Trying to Say Goodbye by Adil Jussawalla
Mumbai. Almost Island. 2012. ISBN 9788192129501
Signs of a new, forthcoming collection by Adil Jussawalla, one of India’s finest English-language poets, had been in the air for some time. A small but significant crop of “new poems” in the Monsoon 2009 issue of the online magazine Almost Island; an email from Arvind Krishna Mehrotra, mentioning his longtime friend and fellow poet having enough material for a whole new volume of verse. Finally this new volume, Jussawalla’s third collection in fifty years and his first in thirty-six, materialized as the debut title in the newly launched Almost Island Books.
Like other Indian poets of his generation, Jussawalla found his literary calling and motivation as a student in England, a bittersweet experience that lingers in the first part of Trying to Say Goodbye. Meaningfully titled “Vacant Possessions,” it features people and places from the poet’s London years as well as a few remarkable poems on materials, objects, and personal belongings seen as embodiments and conductors of the process of remembering, and the recovery and discovery that go with it. The section opens with arguably the most symbolic and haunting of these objects, a Graphos technical pen “that spoiled my plans in London” and is now “my cane, / my guide dog and the household god / that deals with things I’ve lost.”
The association of memory and blindness figures also in “Radio,” where an old and battered appliance—a survivor of sorts—addresses the poet in rather coquettish terms, reminding him of their close, almost intimate relationship. Intimacy, especially if experienced over time, breeds complicity and reciprocal understanding. Thus, within a few remarkable lines, a wristwatch changes its tone from confident to confidential, if not confessional.
Elsewhere, a YMCA swimming pool remembers, like an aging foster mother or prostitute, her long-gone colonial wards; a building under demolition puts up a falsely confident façade; another collapses; and yet another one raises new expectations in the form of a childhood construction kit. No matter how ordinary or derelict they are, they all have claims or complaints to make, lessons to teach, or wisdom to impart.
The second part of the book explores how memory and perception give shape, substance, and meaning to our everyday lives. A longtime household plant or a surrogate lamp may carve sudden areas of darkness or light, doubt or reflection, in a quiet existence defined by daily domestic rituals and matrimonial understatements. Then appearances and apparitions prove painfully real or realistic enough to suggest amputations, both figurative and real.

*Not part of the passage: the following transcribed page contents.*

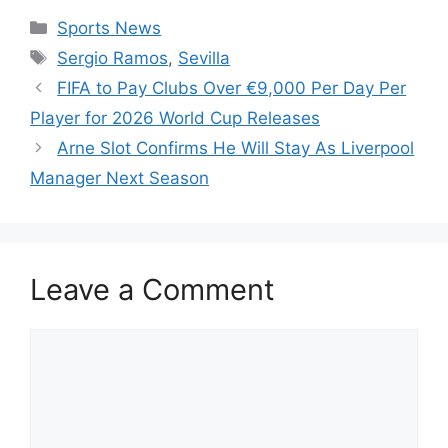
Categories
Sports News
Tags
Sergio Ramos
,
Sevilla
FIFA to Pay Clubs Over €9,000 Per Day Per
Player for 2026 World Cup Releases
Arne Slot Confirms He Will Stay As Liverpool
Manager Next Season
Leave a Comment
Comment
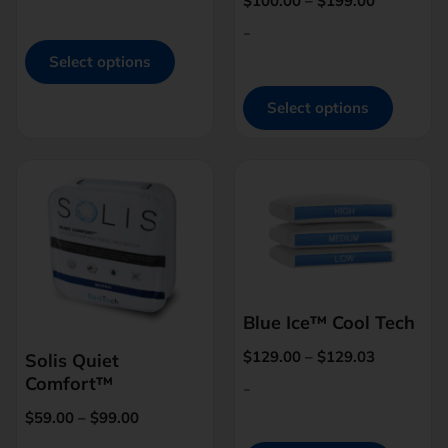
$
100.00
–
$
199.00
-
Select options
Select options
Blue Ice™ Cool Tech
$
129.00
–
$
129.03
Solis Quiet
Comfort™
-
$
59.00
–
$
99.00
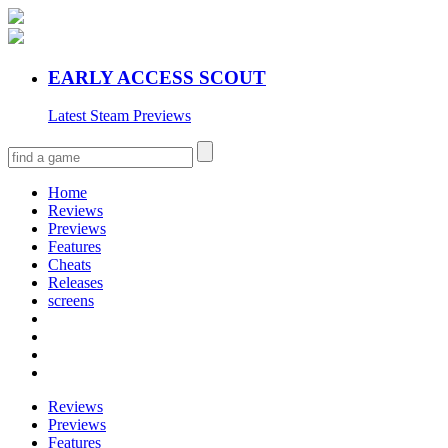
EARLY ACCESS SCOUT
Latest Steam Previews
Home
Reviews
Previews
Features
Cheats
Releases
screens
Reviews
Previews
Features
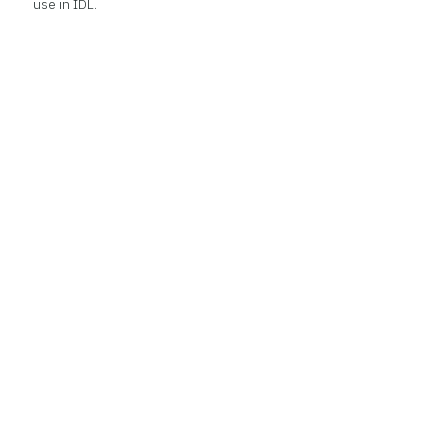
use in IDL.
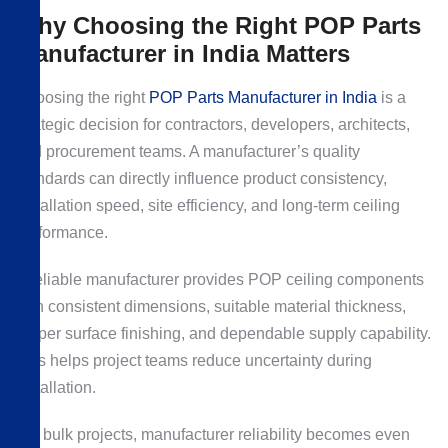
Why Choosing the Right POP Parts
Manufacturer in India Matters
Choosing the right
POP Parts Manufacturer in India
is a
strategic decision for contractors, developers, architects,
and procurement teams. A manufacturer’s quality
standards can directly influence product consistency,
installation speed, site efficiency, and long-term ceiling
performance.
A reliable manufacturer provides POP ceiling components
with consistent dimensions, suitable material thickness,
proper surface finishing, and dependable supply capability.
This helps project teams reduce uncertainty during
installation.
For bulk projects, manufacturer reliability becomes even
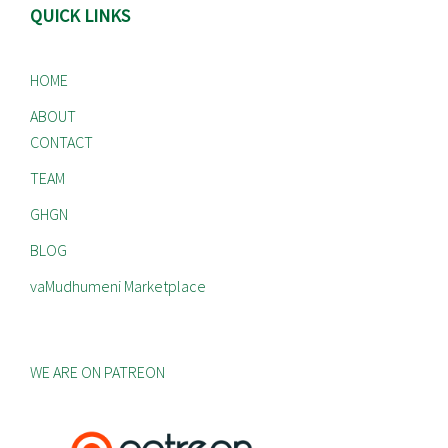
QUICK LINKS
HOME
ABOUT
CONTACT
TEAM
GHGN
BLOG
vaMudhumeni Marketplace
WE ARE ON PATREON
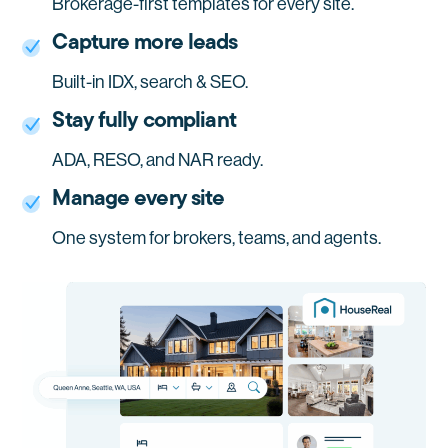
Brokerage-first templates for every site.
Capture more leads
Built-in IDX, search & SEO.
Stay fully compliant
ADA, RESO, and NAR ready.
Manage every site
One system for brokers, teams, and agents.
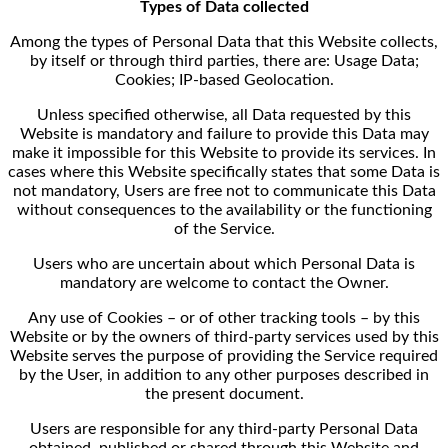
Types of Data collected
Among the types of Personal Data that this Website collects,
by itself or through third parties, there are: Usage Data;
Cookies; IP-based Geolocation.
Unless specified otherwise, all Data requested by this
Website is mandatory and failure to provide this Data may
make it impossible for this Website to provide its services. In
cases where this Website specifically states that some Data is
not mandatory, Users are free not to communicate this Data
without consequences to the availability or the functioning
of the Service.
Users who are uncertain about which Personal Data is
mandatory are welcome to contact the Owner.
Any use of Cookies – or of other tracking tools – by this
Website or by the owners of third-party services used by this
Website serves the purpose of providing the Service required
by the User, in addition to any other purposes described in
the present document.
Users are responsible for any third-party Personal Data
obtained, published or shared through this Website and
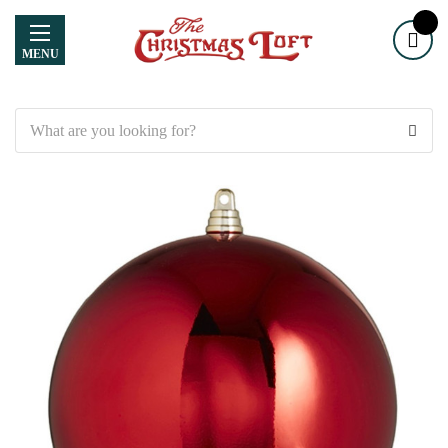
MENU
Search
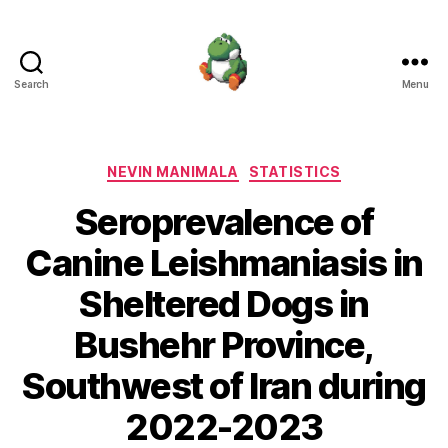
Search
Menu
Nevin
Manimala
Categories
NEVIN MANIMALA
STATISTICS
Seroprevalence of
Canine Leishmaniasis in
Sheltered Dogs in
Bushehr Province,
Southwest of Iran during
2022-2023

In this late and soberly retrospective collection, Adil Jussawalla confirms his talent as a stern and uncompromising stylist. His versification is tight, controlled, yet eloquently versatile and fluid. If Land’s End (1962) chronicled Jussawalla’s Wanderjahren in Europe, and Missing Person (1976) articulated a harsh and uncompromising attempt to deal with his repatriate experience, Trying to Say Goodbye reasserts Jussawalla’s stature as one of the great English-language poets of his generation—and ours.